I was just reading the "two pedals in one enclosure" thread where Nostradoomus mentioned that the Bongripper pedal was an OCD and a Rat in parallel with a fader circuit.

So, the Dookie pedal is an emulation of Billie Joe's "Pete" and "Meat" amps with a fader circuit between them (if I understand it correctly "Pete" is a brighter, less distorted overdrive sound, and "Meat" is a darker, heavily distorted sound.

If you were going to make an cheap an easy Dookie knockoff, what two pedals would you use?

I was thinking maybe a *Little Green Scream Machin*e (Tube Screamer) and a *Muroidea Distortion* (Rat)?
Or a *Crystal Drive* (EQD Chrysalis) and a *Defouler Distortion* (Boss DF-2)?


----------



## Robert (Sep 12, 2019)

No need to speculate...   Just give me a little time.


----------



## bifurcation (Sep 12, 2019)

Robert said:


> No need to speculate...   Just give me a little time.



No rush! I was just thinking about different tone combinations.


----------



## Robert (Sep 12, 2019)

I can tell you it's a pretty "busy" circuit, but if nothing else you'll have some idea of what to shoot for.


----------



## Nostradoomus (Sep 12, 2019)

Once I get one of them mini Life Pedals I’m going to do a Hyper Fuzz Life Pedal


----------



## bifurcation (Sep 12, 2019)

Nostradoomus said:


> Once I get one of them mini Life Pedals I’m going to do a Hyper Fuzz Life Pedal



Day-um. I would doom that.


----------



## bifurcation (Sep 12, 2019)

Nostradoomus said:


> Once I get one of them mini Life Pedals I’m going to do a Hyper Fuzz Life Pedal



Or maybe the Hoof Reaper Life Pedal...


----------



## Nostradoomus (Sep 12, 2019)

Well they’re out of stock now so it’ll just have to be a Hyper Fuzz and an empty hole.


----------



## Robert (Sep 12, 2019)

Nostradoomus said:


> Well they’re out of stock now so it’ll just have to be a Hyper Fuzz and an empty hole.

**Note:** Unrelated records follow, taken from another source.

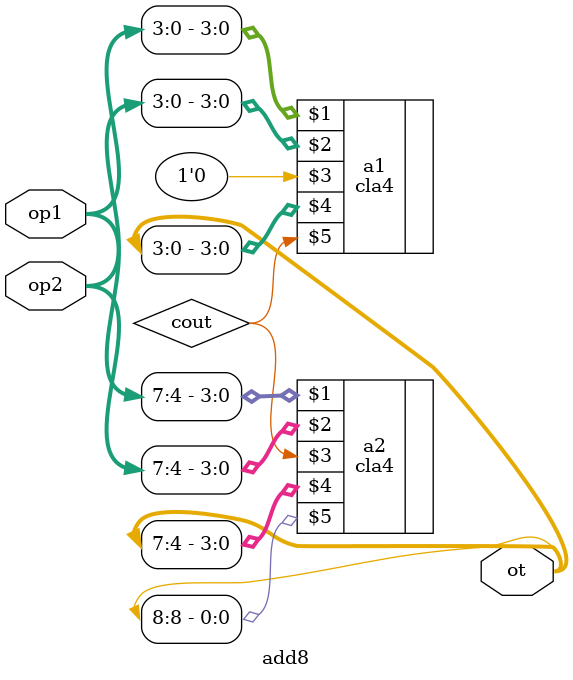
<source format=v>
module add8 (input [7:0] op1,input [7:0] op2, output [8:0] ot);

    cla4 a1 (op1[3:0],op2[3:0], 1'b0, ot[3:0], cout);
    cla4 a2 (op1[7:4],op2[7:4], cout, ot[7:4], ot[8]);

endmodule
</source>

They'll be back shortly.   First batch was a small one because it had to be verified before I ordered a bunch of em.


----------



## Nostradoomus (Sep 12, 2019)

Rain check on the 15% off?


----------



## Chuck D. Bones (Sep 15, 2019)

Robert said:


> I can tell you it's a pretty "busy" circuit, but if nothing else you'll have some idea of what to shoot for.



MXR has a gut shot in their user manual and half of the pads are unpopulated.  I wonder what's up with that?


----------



## Many__Of__Horror (Nov 25, 2019)

How's that Dookie pedal coming along? *wink wink nudge nudge*


----------



## Robert (Nov 25, 2019)

Many__Of__Horror said:


> How's that Dookie pedal coming along? *wink wink nudge nudge*



It actually got pushed aside and forgotten about in the move!   I saw a pic of one for sale today and remembered it was waiting...... somewhere....

I have a LOT of things here for a trace right now, but I'll get it back in queue.


----------



## Many__Of__Horror (Nov 25, 2019)

Robert said:


> It actually got pushed aside and forgotten about in the move!   I saw a pic of one for sale today and remembered it was waiting...... somewhere....
> 
> I have a LOT of things here for a trace right now, but I'll get it back in queue.


Your work is always appreciated. Cheers


----------